Task to complete: Take each line below that has "Cost" and copy it.

Image comparison data
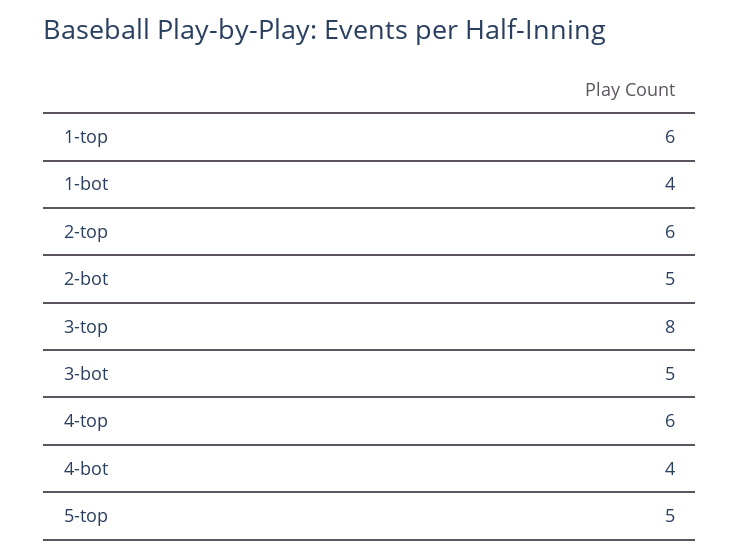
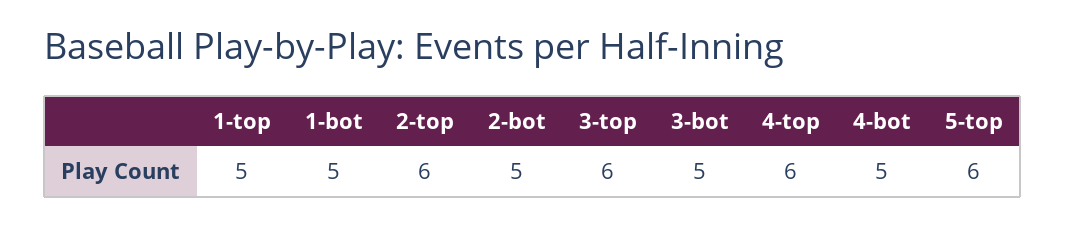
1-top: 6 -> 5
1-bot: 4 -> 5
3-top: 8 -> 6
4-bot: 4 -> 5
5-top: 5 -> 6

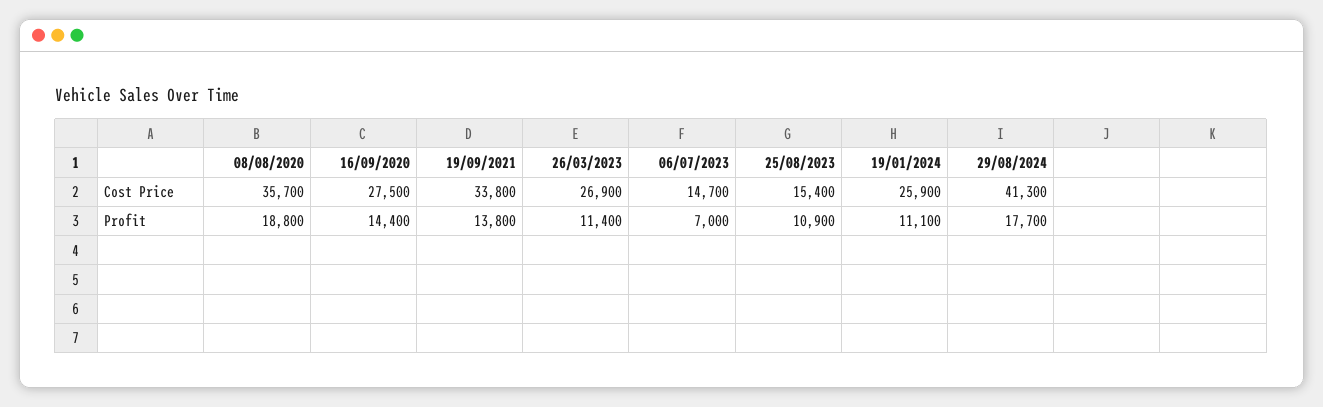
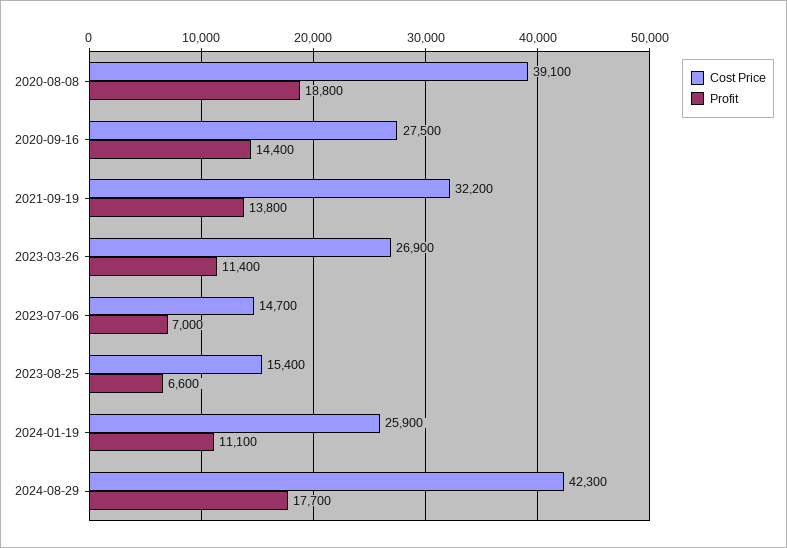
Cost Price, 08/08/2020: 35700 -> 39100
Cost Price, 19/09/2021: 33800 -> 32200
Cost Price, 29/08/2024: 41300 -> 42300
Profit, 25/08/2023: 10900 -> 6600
==
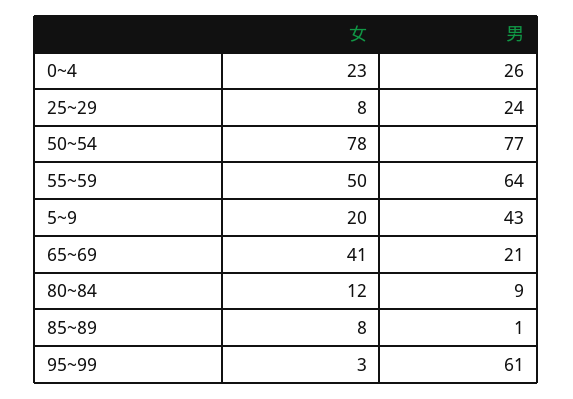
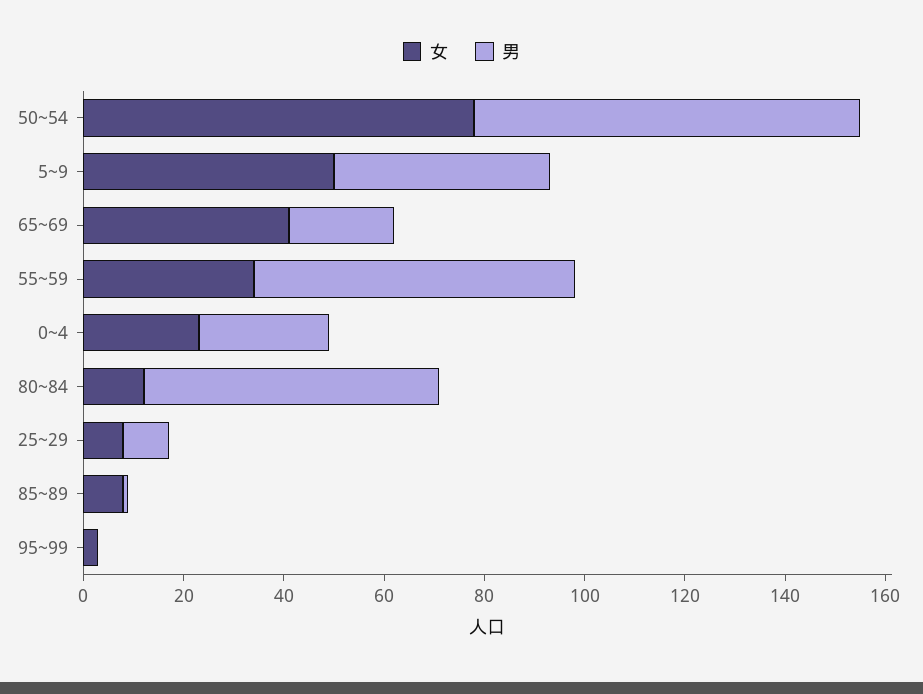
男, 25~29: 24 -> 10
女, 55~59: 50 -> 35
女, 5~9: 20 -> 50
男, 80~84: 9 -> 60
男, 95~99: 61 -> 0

Solved problem:
Cost Price, 08/08/2020: 35700 -> 39100
Cost Price, 19/09/2021: 33800 -> 32200
Cost Price, 29/08/2024: 41300 -> 42300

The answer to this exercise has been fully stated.